DATA EXCERPTS START

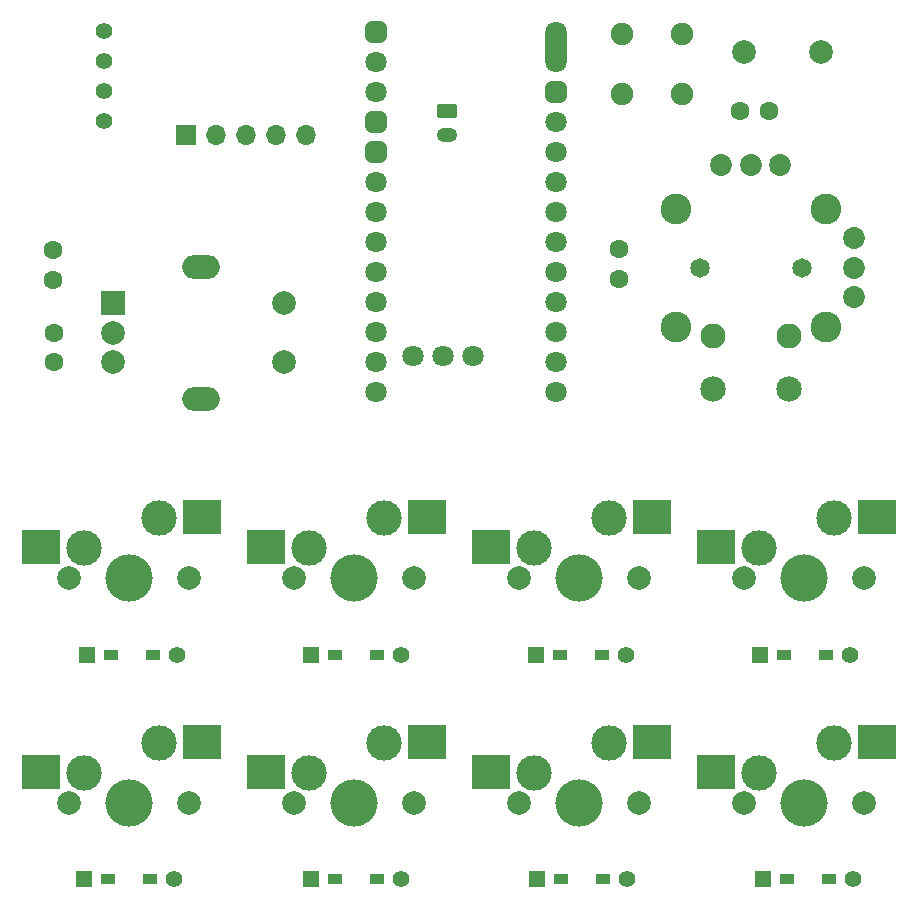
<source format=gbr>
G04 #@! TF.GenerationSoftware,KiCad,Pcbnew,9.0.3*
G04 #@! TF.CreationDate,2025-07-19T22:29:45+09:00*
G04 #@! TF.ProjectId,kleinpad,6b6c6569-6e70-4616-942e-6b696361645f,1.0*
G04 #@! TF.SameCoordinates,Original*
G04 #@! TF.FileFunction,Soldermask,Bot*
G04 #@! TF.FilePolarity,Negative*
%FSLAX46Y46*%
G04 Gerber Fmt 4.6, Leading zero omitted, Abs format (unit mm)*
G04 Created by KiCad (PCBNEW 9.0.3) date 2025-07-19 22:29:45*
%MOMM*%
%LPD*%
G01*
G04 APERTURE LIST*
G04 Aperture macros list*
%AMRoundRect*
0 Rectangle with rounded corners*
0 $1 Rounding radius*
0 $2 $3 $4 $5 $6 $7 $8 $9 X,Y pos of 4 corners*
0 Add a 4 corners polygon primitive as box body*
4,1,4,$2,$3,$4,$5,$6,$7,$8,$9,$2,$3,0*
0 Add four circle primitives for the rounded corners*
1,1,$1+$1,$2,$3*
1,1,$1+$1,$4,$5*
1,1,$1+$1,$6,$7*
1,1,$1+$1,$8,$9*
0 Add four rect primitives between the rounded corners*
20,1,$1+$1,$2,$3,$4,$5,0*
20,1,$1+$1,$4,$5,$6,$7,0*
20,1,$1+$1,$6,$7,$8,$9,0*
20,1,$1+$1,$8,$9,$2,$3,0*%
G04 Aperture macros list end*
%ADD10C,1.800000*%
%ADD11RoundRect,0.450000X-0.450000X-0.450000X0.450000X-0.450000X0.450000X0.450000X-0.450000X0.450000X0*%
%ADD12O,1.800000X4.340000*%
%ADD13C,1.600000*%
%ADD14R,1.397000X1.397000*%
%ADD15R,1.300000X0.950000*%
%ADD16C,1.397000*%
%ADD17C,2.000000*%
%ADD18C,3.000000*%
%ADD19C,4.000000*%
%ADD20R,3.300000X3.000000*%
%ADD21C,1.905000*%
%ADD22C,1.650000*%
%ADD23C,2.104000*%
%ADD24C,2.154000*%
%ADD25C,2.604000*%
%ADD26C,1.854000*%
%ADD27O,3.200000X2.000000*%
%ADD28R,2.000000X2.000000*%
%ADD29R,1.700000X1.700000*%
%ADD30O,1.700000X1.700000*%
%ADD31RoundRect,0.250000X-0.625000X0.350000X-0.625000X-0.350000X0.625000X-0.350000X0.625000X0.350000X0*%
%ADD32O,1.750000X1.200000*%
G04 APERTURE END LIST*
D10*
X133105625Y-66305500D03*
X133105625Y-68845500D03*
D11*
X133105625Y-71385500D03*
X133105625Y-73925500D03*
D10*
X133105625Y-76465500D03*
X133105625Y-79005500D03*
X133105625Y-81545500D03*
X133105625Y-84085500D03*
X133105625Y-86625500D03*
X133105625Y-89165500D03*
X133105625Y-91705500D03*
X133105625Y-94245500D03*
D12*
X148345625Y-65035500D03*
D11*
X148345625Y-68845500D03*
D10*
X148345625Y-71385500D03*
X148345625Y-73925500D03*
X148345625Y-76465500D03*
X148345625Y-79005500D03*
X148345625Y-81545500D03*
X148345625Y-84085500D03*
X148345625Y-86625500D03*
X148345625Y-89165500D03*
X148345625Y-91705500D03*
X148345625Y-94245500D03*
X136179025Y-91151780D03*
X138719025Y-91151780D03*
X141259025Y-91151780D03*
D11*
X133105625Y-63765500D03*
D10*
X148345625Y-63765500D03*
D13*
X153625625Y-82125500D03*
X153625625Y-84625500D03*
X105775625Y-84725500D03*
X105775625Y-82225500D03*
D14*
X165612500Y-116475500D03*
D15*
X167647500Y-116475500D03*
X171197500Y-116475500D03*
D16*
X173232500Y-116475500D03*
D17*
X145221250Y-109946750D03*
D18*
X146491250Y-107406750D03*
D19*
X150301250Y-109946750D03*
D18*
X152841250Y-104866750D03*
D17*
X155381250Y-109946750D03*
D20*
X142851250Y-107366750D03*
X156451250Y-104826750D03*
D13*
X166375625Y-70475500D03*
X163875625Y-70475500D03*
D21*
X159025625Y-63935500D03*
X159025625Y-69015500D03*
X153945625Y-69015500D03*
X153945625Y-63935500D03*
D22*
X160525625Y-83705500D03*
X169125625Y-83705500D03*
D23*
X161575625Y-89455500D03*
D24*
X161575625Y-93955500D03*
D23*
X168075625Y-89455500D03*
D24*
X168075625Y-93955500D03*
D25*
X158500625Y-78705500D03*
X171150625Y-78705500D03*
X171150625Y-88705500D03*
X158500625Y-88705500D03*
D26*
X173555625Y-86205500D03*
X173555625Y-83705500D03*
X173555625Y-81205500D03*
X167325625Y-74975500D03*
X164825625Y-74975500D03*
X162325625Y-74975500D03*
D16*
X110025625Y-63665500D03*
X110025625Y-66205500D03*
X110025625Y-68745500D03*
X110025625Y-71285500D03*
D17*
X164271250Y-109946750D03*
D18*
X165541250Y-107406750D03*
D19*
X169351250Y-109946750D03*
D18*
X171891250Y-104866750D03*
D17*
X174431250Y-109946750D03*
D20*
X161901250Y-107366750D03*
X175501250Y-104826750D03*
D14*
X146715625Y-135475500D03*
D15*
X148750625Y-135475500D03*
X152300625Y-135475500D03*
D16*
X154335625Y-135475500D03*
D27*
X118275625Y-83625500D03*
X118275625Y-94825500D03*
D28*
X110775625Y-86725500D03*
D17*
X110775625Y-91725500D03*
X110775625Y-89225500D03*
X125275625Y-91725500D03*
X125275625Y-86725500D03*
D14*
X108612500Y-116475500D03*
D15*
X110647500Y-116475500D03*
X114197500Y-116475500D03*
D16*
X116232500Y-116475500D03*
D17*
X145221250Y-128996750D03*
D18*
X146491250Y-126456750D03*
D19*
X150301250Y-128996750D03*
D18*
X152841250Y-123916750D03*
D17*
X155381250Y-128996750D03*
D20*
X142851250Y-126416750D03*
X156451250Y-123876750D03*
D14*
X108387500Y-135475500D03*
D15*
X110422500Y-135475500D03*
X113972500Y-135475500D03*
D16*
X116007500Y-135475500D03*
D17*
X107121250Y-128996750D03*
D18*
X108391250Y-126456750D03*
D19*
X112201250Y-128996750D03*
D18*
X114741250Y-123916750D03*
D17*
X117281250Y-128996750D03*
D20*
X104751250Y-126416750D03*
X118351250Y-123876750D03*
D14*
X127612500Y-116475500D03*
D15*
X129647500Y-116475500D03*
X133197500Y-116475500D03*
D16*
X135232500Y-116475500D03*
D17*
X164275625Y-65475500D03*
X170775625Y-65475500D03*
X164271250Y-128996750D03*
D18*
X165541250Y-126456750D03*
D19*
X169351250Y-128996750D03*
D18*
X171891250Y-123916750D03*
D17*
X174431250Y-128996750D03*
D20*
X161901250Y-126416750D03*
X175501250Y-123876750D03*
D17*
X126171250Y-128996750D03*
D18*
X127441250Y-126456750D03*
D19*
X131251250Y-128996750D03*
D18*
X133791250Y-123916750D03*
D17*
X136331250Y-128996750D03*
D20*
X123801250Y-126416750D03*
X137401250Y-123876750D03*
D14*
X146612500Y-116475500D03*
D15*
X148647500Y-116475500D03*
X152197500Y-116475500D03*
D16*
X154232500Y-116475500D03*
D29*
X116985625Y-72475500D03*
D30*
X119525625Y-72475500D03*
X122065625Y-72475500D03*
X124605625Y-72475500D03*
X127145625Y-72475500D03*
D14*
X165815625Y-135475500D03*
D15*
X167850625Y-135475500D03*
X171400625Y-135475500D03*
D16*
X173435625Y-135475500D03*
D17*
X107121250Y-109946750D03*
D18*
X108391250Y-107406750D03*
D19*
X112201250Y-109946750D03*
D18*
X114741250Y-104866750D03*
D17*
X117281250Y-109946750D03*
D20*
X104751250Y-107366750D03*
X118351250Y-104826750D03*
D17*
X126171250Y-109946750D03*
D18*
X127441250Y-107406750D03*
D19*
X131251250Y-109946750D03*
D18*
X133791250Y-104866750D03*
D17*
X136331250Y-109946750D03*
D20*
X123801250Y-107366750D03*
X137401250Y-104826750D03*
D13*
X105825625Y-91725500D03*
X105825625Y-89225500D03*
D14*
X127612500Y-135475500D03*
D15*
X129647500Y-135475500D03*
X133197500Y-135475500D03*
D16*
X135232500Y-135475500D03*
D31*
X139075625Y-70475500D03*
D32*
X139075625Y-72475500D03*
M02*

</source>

DATA EXCERPTS END
DATA EXCERPTS START

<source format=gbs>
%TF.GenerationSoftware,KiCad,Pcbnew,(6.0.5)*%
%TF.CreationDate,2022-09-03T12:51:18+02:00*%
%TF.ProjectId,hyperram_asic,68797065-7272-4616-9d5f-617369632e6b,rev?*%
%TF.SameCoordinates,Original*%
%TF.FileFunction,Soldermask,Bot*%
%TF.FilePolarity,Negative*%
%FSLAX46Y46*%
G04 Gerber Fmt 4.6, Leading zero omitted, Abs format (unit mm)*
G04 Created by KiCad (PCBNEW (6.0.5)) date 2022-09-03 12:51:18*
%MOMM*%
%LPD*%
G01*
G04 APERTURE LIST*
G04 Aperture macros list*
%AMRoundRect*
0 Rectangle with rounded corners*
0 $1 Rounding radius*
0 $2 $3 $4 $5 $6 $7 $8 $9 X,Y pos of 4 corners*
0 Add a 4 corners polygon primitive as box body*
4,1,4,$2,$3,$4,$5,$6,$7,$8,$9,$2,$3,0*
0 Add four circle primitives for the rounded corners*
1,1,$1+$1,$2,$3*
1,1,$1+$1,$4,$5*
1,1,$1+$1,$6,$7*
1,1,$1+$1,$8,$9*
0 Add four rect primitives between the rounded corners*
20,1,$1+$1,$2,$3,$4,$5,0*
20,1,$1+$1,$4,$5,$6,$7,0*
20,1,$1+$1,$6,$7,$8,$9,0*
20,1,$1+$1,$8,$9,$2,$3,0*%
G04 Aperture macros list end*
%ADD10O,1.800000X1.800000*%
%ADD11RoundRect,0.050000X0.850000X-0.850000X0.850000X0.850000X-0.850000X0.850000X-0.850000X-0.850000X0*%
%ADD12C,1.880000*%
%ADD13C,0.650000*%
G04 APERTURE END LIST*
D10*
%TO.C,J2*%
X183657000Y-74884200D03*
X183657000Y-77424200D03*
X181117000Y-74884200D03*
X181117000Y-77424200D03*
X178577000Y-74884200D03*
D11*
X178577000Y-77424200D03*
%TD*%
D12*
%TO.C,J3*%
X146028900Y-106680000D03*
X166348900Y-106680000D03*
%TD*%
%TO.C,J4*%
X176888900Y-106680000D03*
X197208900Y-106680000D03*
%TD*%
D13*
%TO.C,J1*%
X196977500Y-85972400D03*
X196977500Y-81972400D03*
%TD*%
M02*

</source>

DATA EXCERPTS END

TASK BRIEF:
Among the records, find the lines that contain "FileFunction" and copy each of them.

REPLY:
G04 #@! TF.FileFunction,Soldermask,Bot*
%TF.FileFunction,Soldermask,Bot*%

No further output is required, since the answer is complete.